Thanks for the reply. Though I am not yet convinced about the serialization in the for loops and the scheduling that CUDA does by itself.

For instance take a look at this thread : http://forums.nvidia.com/index.php?showtopic=171344

If it was done serial then all the kernels would execute first and then the memory transfer would occur.

So there is a need to have a full documentation of what is going on with streams and what scheduling is done when the compiler comes accross a synchronization of a stream since remember a stream synchronization is taking place with the asychronous memory transfer this is why they have a feed for the stream in the arguments so that it can be queried and used by the device to coordinate a memory transfer.

So in this for loop

it is actually a

for (i){

streamsynchronization(i)

transfer the memory back to host asynchronously

}

so here comes exactly what I said.

Best,

Alexander.

According to the NVIDIA documentation, operations associated with a stream execute in the order they are invoked (on the host thread) and operations associated with separate streams can execute in any order (and probably will). Also according to the NVIDIA documentation, invoking stream synchronization causes the host thread to block until all operations associated with the stream prior to the synchronization event on the stream have registered as completed (note that completed and registered as completed are two slightly different things–completion is necessary but not sufficient for registration). (Alternatively, you may put an event on the stream and ask, without blocking, if all prior stream associated operations are registered as completed–this is implied because the event has registered as completed and it was invoked after the other operations.) This is all of the information needed–assuming that more than one host thread does not use a given stream so that the order of invocation of operations associated with a stream is determined (and deterministic).
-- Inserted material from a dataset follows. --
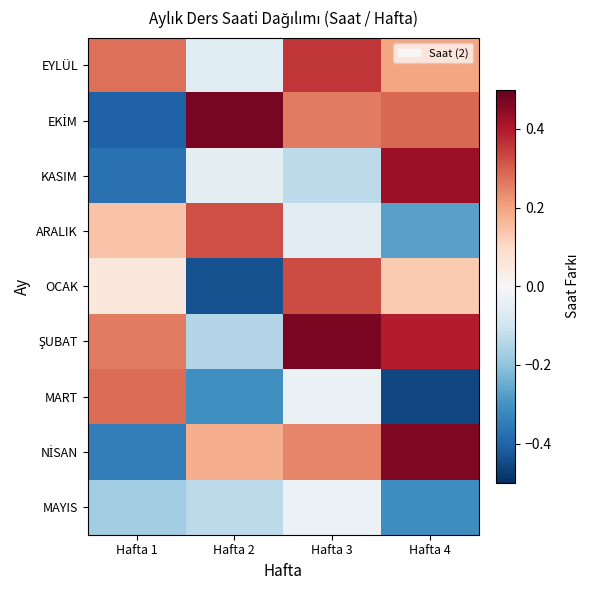

At how many categories does at least one series exceed 0?

4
You can either: associate all dependent operations on the same stream in the order that they need to complete such that memory copies necessarily are executed in the correct order with respect to kernel execution (and then use blocking synchronization or asynchronous checking of events on the stream to determine that execution completes up to certain points prior to starting other operations) or (as Kappa does) put operations on different streams and have a scheduler that uses the stream event completion statuses and other information to ensure proper ordering of operations–even operations that are not CUDA related. With Kappa, you can use the first method, stream association, to ensure that certain operations proceed efficiently in the correct order but Kappa does not rely solely on this mechanism.

Indeed the second is faster. Thanks for the info.